This R21 initiative supports investigation of novel scientific ideas or new interventions at the start of cART that have the potential for a sustained remission.

Overall Impact

Reviewers will provide an overall impact score to reflect their assessment of the likelihood for the project to exert a sustained, powerful influence on the research field(s) involved, in consideration of the following review criteria and additional review criteria (as applicable for the project proposed).

Scored Review Criteria

Reviewers will consider each of the review criteria below in the determination of scientific merit and give a separate score for each. An application does not need to be strong in all categories to be judged likely to have major scientific impact. For example, a project that by its nature is not innovative may be essential to advance a field.

 

Does the project address an important problem or a critical barrier to progress in the field? Is the prior research that serves as the key support for the proposed project rigorous? If the aims of the project are achieved, how will scientific knowledge, technical capability, and/or clinical practice be improved?
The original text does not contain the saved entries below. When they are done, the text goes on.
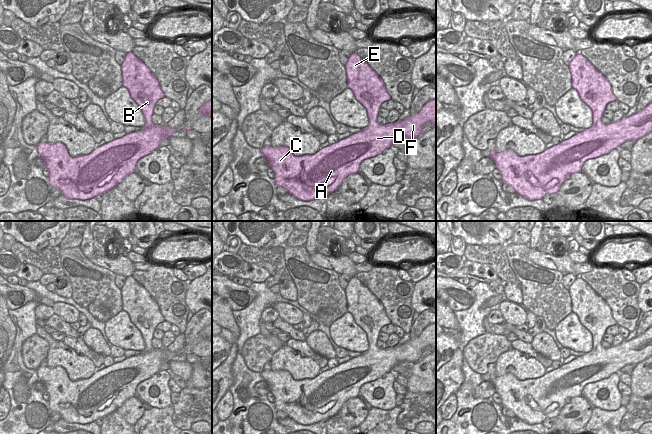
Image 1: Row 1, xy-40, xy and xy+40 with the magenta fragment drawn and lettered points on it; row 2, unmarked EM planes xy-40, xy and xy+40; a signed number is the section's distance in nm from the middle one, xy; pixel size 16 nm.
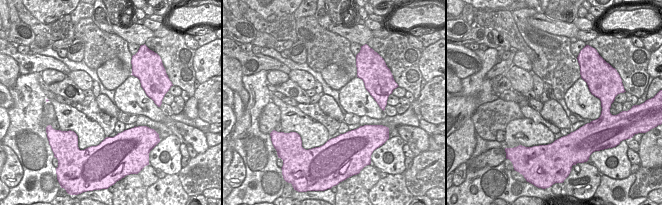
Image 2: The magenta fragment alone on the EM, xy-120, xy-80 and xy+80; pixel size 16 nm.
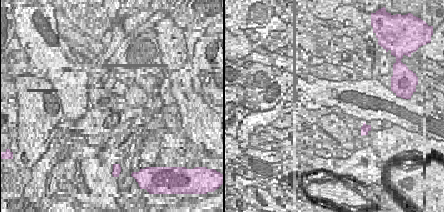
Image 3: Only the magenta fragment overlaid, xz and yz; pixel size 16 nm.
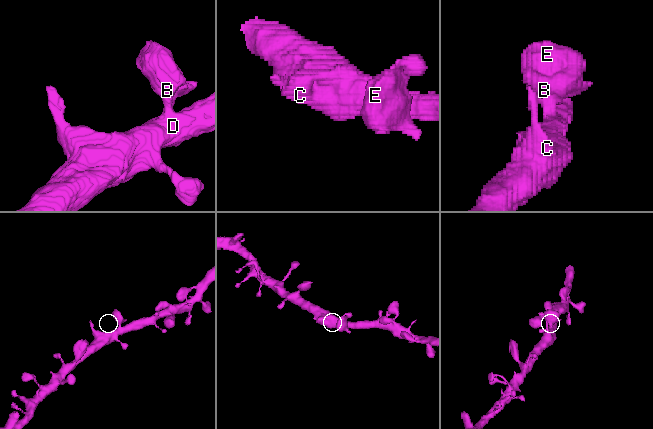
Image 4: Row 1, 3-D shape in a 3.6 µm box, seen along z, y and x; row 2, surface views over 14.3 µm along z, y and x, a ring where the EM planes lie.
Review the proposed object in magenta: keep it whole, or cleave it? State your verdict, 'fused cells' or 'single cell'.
single cell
How will successful completion of the aims change the concepts, methods, technologies, treatments, services, or preventative interventions that drive this field?

Specific to this NOFO:

How suitable is the proposed cure intervention for administration concomitantly with cART?

 

Are the PD(s)/PI(s), collaborators, and other researchers well suited to the project? If Early Stage Investigators or those in the early stages of independent careers, do they have appropriate experience and training? If established, have they demonstrated an ongoing record of accomplishments that have advanced their field(s)? If the project is collaborative or multi-PD/PI, do the investigators have complementary and integrated expertise; are their leadership approach, governance, and organizational structure appropriate for the project?

Specific to this NOFO:

To what degree does the interdisciplinary team bring unique strategies to the project? If applicable, how well integrated into the team are the private sector and/or animal models expertise?

 

Does the application challenge and seek to shift current research or clinical practice paradigms by utilizing novel theoretical concepts, approaches or methodologies, instrumentation, or interventions? Are the concepts, approaches or methodologies, instrumentation, or interventions novel to one field of research or novel in a broad sense? Is a refinement, improvement, or new application of theoretical concepts, approaches or methodologies, instrumentation, or interventions proposed?

Specific to the NOFO:

To what extent are the proposed HIV cure strategies at the time of cART initiation or restart novel to the HIV field? If applicable, how appropriate is the rationale for the use of HIV cure strategies that have been re-purposed from a different field? If new technologies are being employed, how well will the decay of intact, replication-competent HIV at the start of cART be addressed?

 

Are the overall strategy, methodology, and analyses well-reasoned and appropriate to accomplish the specific aims of the project? Have the investigators included plans to address weaknesses in the rigor of prior research that serves as the key support for the proposed project? Have the investigators presented strategies to ensure a robust and unbiased approach, as appropriate for the work proposed? Are potential problems, alternative strategies, and benchmarks for success presented? If the project is in the early stages of development, will the strategy establish feasibility and will particularly risky aspects be managed? Have the investigators presented adequate plans to address relevant biological variables, such as sex, for studies in vertebrate animals or human subjects? 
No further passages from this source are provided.